Dataset entries
╔══

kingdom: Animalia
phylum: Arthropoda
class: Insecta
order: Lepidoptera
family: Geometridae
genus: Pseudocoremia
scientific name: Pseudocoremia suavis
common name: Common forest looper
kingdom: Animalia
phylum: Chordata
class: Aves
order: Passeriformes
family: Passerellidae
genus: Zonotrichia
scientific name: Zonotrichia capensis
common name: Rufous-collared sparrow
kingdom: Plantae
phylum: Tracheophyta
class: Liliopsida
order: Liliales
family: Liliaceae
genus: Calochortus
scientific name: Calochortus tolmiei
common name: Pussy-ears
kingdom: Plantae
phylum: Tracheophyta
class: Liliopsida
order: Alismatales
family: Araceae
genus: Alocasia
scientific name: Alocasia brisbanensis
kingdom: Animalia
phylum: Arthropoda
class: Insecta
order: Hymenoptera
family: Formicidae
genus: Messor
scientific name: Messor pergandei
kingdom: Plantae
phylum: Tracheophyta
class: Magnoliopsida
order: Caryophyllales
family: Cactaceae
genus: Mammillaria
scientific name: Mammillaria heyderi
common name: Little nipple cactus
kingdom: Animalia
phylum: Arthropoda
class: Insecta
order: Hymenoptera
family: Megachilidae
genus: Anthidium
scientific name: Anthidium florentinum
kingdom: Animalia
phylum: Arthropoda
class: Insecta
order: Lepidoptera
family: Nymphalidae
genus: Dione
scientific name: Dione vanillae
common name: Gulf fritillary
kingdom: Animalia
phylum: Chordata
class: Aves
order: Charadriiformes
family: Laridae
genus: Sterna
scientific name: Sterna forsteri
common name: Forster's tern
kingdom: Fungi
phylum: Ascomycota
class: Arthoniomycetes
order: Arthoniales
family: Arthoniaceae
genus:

╚══

*What the task asks*
Write out the stretch of lines above from the one containing "genus: Alocasia" through the last line, character for character.

*Task solution*
genus: Alocasia
scientific name: Alocasia brisbanensis
kingdom: Animalia
phylum: Arthropoda
class: Insecta
order: Hymenoptera
family: Formicidae
genus: Messor
scientific name: Messor pergandei
kingdom: Plantae
phylum: Tracheophyta
class: Magnoliopsida
order: Caryophyllales
family: Cactaceae
genus: Mammillaria
scientific name: Mammillaria heyderi
common name: Little nipple cactus
kingdom: Animalia
phylum: Arthropoda
class: Insecta
order: Hymenoptera
family: Megachilidae
genus: Anthidium
scientific name: Anthidium florentinum
kingdom: Animalia
phylum: Arthropoda
class: Insecta
order: Lepidoptera
family: Nymphalidae
genus: Dione
scientific name: Dione vanillae
common name: Gulf fritillary
kingdom: Animalia
phylum: Chordata
class: Aves
order: Charadriiformes
family: Laridae
genus: Sterna
scientific name: Sterna forsteri
common name: Forster's tern
kingdom: Fungi
phylum: Ascomycota
class: Arthoniomycetes
order: Arthoniales
family: Arthoniaceae
genus:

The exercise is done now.